[Start of section]
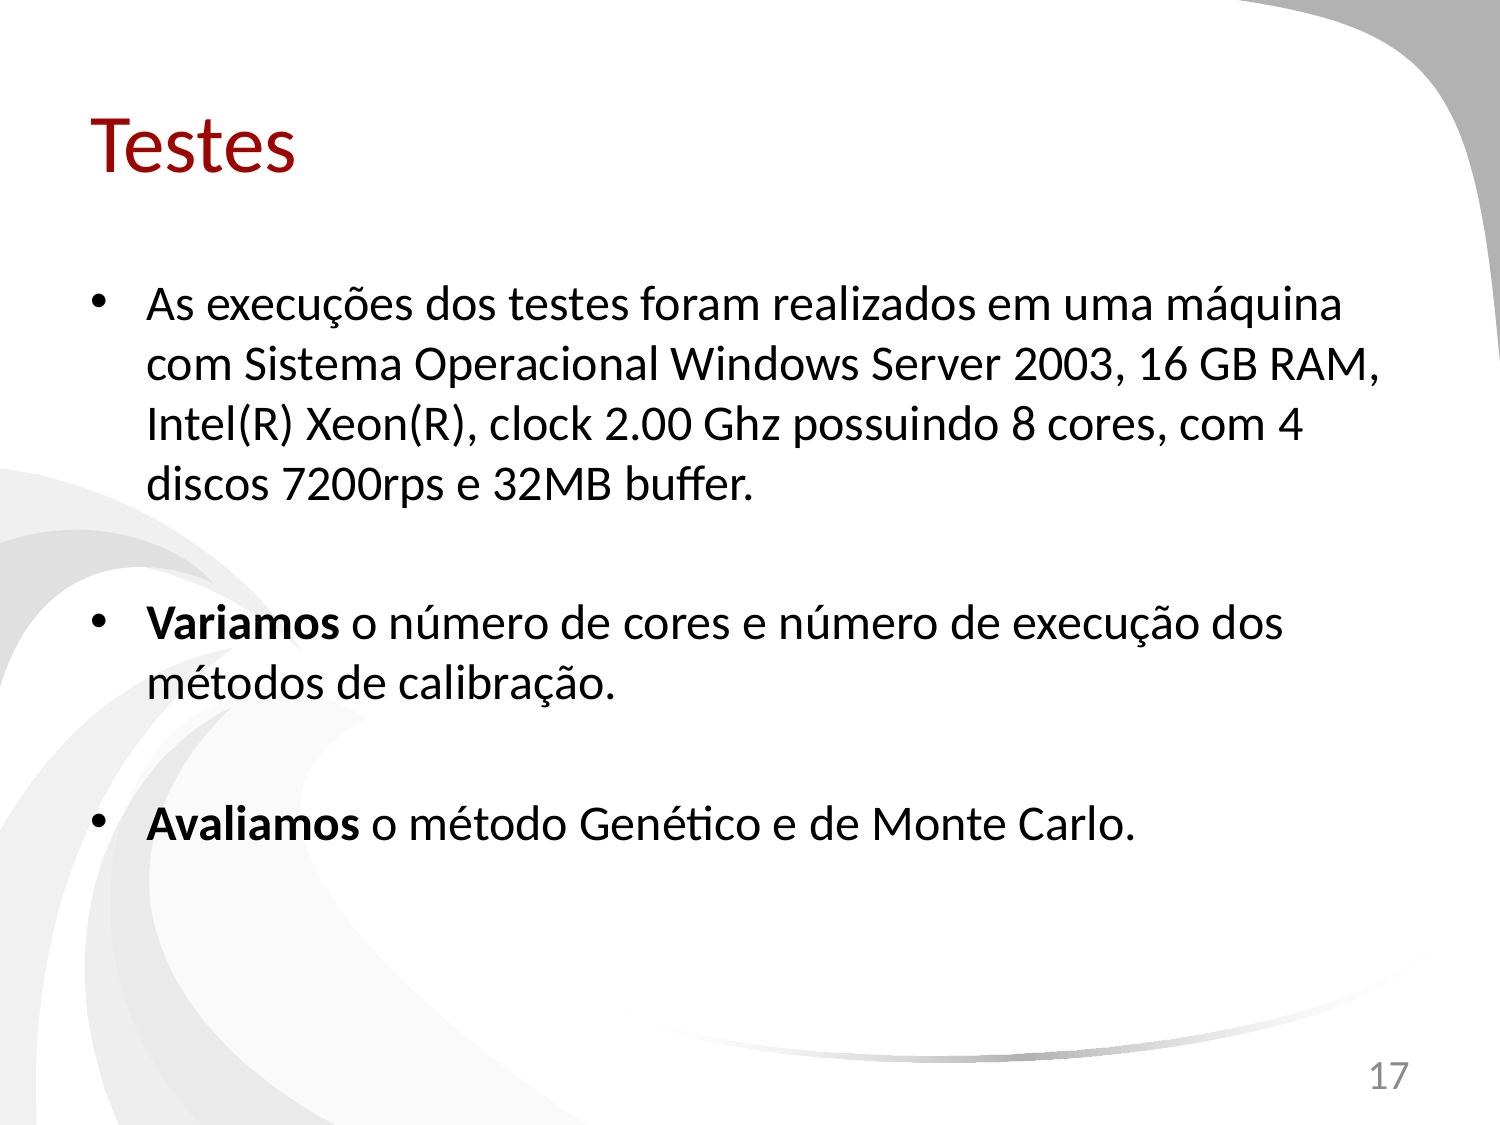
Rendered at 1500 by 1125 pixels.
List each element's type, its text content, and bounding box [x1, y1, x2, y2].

title Testes [75, 45, 1425, 233]
list As execuções dos testes foram realizados em uma máquina com Sistema Operacional Windows Server 2003, 16 GB RAM, Intel(R) Xeon(R), clock 2.00 Ghz possuindo 8 cores, com 4 discos 7200rps e 32MB buffer. Variamos o número de cores e número de execução dos métodos de calibração. Avaliamos o método Genético e de Monte Carlo. [75, 262, 1425, 1005]
slide_number 17 [1074, 1042, 1425, 1103]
[End of section]
*ASSIGNMENT*
Give back each entry exactly as it appears, with no pictures.

*RESPONSE*
Rendered at 1500 by 1125 pixels.
List each element's type, its text content, and bounding box [x1, y1, x2, y2].

title Testes [75, 45, 1425, 233]
list As execuções dos testes foram realizados em uma máquina com Sistema Operacional Windows Server 2003, 16 GB RAM, Intel(R) Xeon(R), clock 2.00 Ghz possuindo 8 cores, com 4 discos 7200rps e 32MB buffer. Variamos o número de cores e número de execução dos métodos de calibração. Avaliamos o método Genético e de Monte Carlo. [75, 262, 1425, 1005]
slide_number 17 [1074, 1042, 1425, 1103]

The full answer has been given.